Entrepreneurship is on the rise. Millennials are helping to fuel startups and it looks like Gen Z will only continue the trend. According to a recent Nielsen study, 54% of Gen Z’s claim their aspiration is to create a company. The number of self-employed people in the U.S. has grown by nearly 150,000 since 2014 to 8,751,000. This number is up from 8,602,000 at the end of 2016. That data, from the Bureau of Labor Statistics, is interesting yet unfortunately many of these future entrepreneurs will fail. Over 80% of new businesses fail in the first 5 years, and 96% fail within their first 10 years according to the U.S. Department of Commerce. So, how do you hedge your bet?
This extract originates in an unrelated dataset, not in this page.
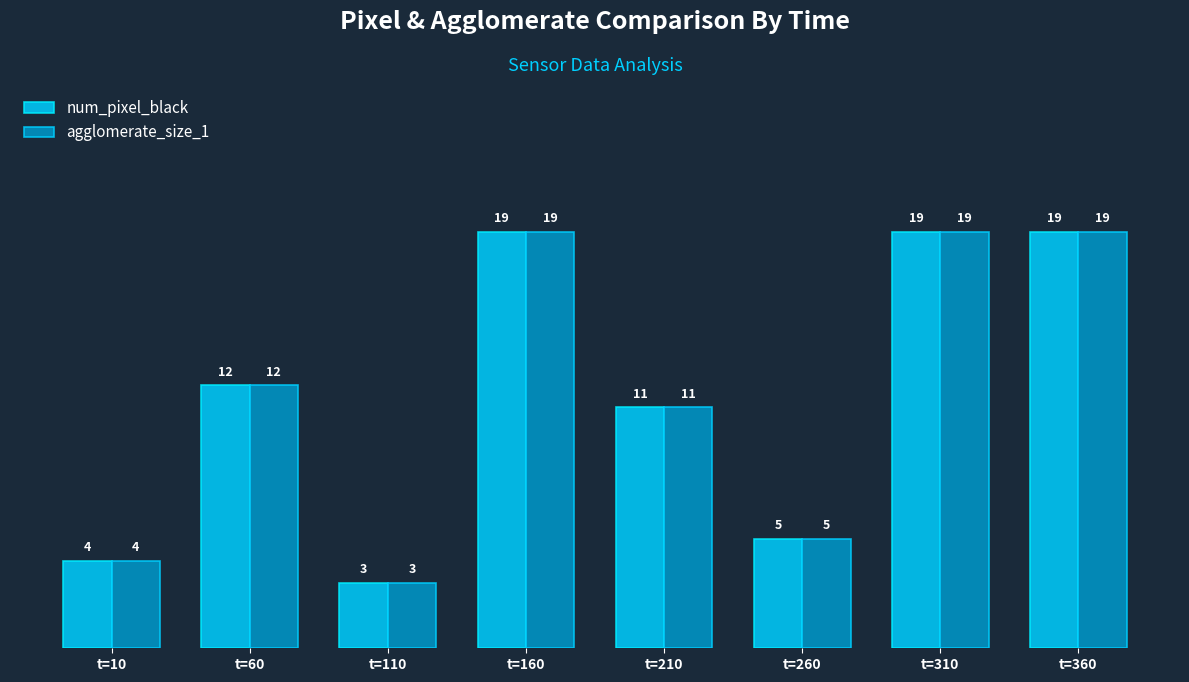

Read the num_pixel_black value at t=310, to the nearest 10.

20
According to Bill Gross, founder of Idealab, it's not the idea, plan, business model, team, or surprisingly, even the money that's the most significant factor in a startup's success. It's all in the timing. Gross studied over 200 companies and discovered that a startup's timing accounted for 42 percent of the difference between success and failure. In his TEDx talk, Gross uses one of Idealab's startups as an example. Z.com was an online entertainment company. They raised enough money, had a great business model, and even signed well-known Hollywood talent to join the company. So, what went wrong?
The problem for Z.com was that broadband penetration was too low in 1999-2000. If you are over the age of 40, do you remember trying to watch video content online back then? It was miserable. You had to figure out how to put codecs (video compression software) in your web browser. And that was just the beginning for a whole host of problems. These challenges forced the company out of business in 2003. A mere two years later, YouTube launched a similar platform that would quickly grow into the insanely popular video-sharing website it is today. The difference? The codec problem was solved by Adobe Flash and broadband penetration quickly crossed 50 percent in America.
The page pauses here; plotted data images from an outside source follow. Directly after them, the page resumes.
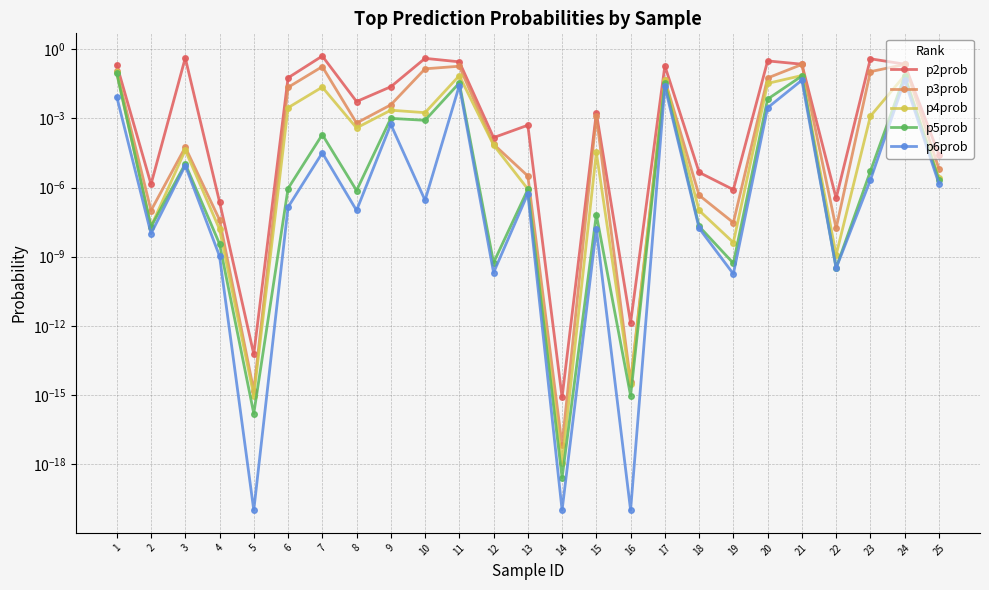

Reading left to right, transcribe all the data shown in this chart.

p2prob: 1=0.2	2=0.0	3=0.4	4=0.0	5=0.0	6=0.1	7=0.5	8=0.0	9=0.0	10=0.4	11=0.3	12=0.0	13=0.0	14=0.0	15=0.0	16=0.0	17=0.2	18=0.0	19=0.0	20=0.3	21=0.2	22=0.0	23=0.4	24=0.2	25=0.0
p3prob: 1=0.1	2=0.0	3=0.0	4=0.0	5=0.0	6=0.0	7=0.2	8=0.0	9=0.0	10=0.1	11=0.2	12=0.0	13=0.0	14=0.0	15=0.0	16=0.0	17=0.0	18=0.0	19=0.0	20=0.1	21=0.2	22=0.0	23=0.1	24=0.2	25=0.0
p4prob: 1=0.1	2=0.0	3=0.0	4=0.0	5=0.0	6=0.0	7=0.0	8=0.0	9=0.0	10=0.0	11=0.1	12=0.0	13=0.0	14=0.0	15=0.0	16=0.0	17=0.0	18=0.0	19=0.0	20=0.0	21=0.1	22=0.0	23=0.0	24=0.1	25=0.0
p5prob: 1=0.1	2=0.0	3=0.0	4=0.0	5=0.0	6=0.0	7=0.0	8=0.0	9=0.0	10=0.0	11=0.0	12=0.0	13=0.0	14=0.0	15=0.0	16=0.0	17=0.0	18=0.0	19=0.0	20=0.0	21=0.1	22=0.0	23=0.0	24=0.1	25=0.0
p6prob: 1=0.0	2=0.0	3=0.0	4=0.0	5=0.0	6=0.0	7=0.0	8=0.0	9=0.0	10=0.0	11=0.0	12=0.0	13=0.0	14=0.0	15=0.0	16=0.0	17=0.0	18=0.0	19=0.0	20=0.0	21=0.0	22=0.0	23=0.0	24=0.0	25=0.0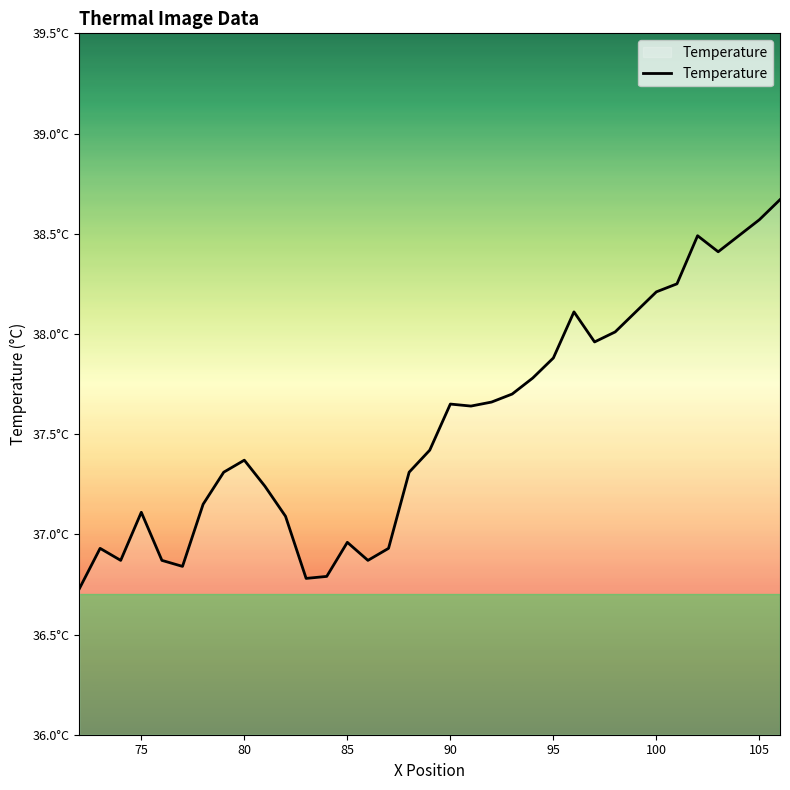

Does the chart have visible grid lines?

No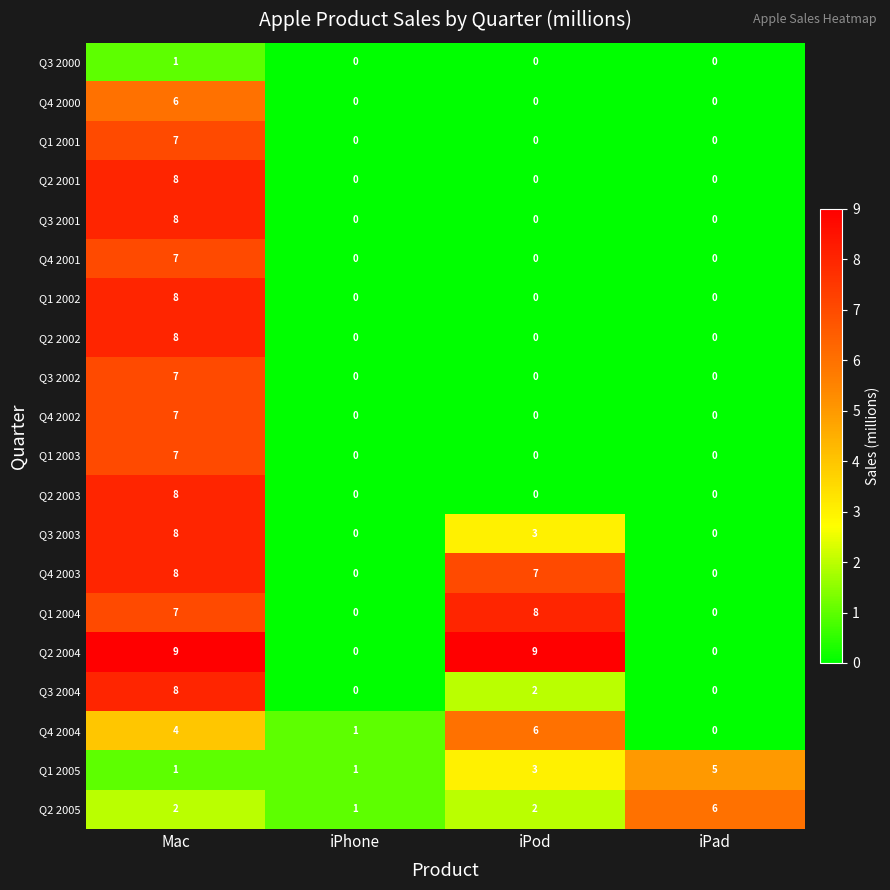

At which category is the sum across all series the highest?

Mac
So, Gross wanted to better understand what factors or factor accounts the most for a company’s success or failure? He took a very quantitative approach to analyze companies he has worked with and funded, and others that he hadn't. His team reviewed over 100 Idealab companies and over 100 non Idealab companies. Companies like Flooz, YouTube, Uber, Shopify, Pets.com, Instagram, AirBNB, Kozmo, LinkedIn, Uber, Friendster and more.
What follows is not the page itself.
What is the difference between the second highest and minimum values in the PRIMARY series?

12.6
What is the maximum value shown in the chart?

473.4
He looked at a five key factors that he deemed important to get to the one factor that accounts for a startups success. Here is what his research found:
Startup Funding. Sometimes companies receive a great deal of funding - maybe this could be the factor for success? That's not the case. Well funded companies only accounted for a mere 14% success ratio.
Business Model. It's always important to know if the company has a clear path to generate revenues. But Bill has noted that you can start out without a business model, and create one later. He pointed out that YouTube didn't have a business model, neither did Yahoo!. This attribute accounted for a 24% success ratio.
Startup Idea. Everybody, even Bill loves big ideas. He even named his venture/incubator company Idealab because he loved the thrill of coming up with a great idea. But ideas only accounted for a 28% success ratio among the companies that were reviewed.
Startup Team. Most experienced venture capitalists know that the customer is the true reality of a startups potential. During Bill’s TEDx talk, he quotes the boxer Mike Tyson who once said "everyone has a plan until they get punched in the face." If a good team can adapt to the true reality of a demanding customer, perhaps the team is the truest indicator of success for a start up? But amazingly, the startup team fell short as well accounting for only a 32% success ratio.
Market Timing. Accounting for whopping 42% of the difference between success and failure, timing is the winner. Bill noted that many investors initially passed on AirBNB. Most venture capitalists were probably thinking that it was odd for a person to rent out a room in their home to a stranger. Aside from a great business model, and a great team, AirBNB had timing on its side. Launched during the recession when people needed extra cash. Uber also benefited from launching during the recession as well as people (drivers) were looking to pick up some extra money to supplement their income.
If you look at the recent rise, in the past few years, of plant based foods like Silk, Beyond Meat and others, it would not have been possible for them to be successful 10-15 years ago. What has changed? People have changed with young Millennials and Gen Z determining that plant based foods are not only healthier, they are better for the planet.
If you are looking to create a startup, before you consider anything else, ask yourself if it’s the right timing for your new product or service. If you believe it is, and you have done the customer research, then go ahead and build out a team.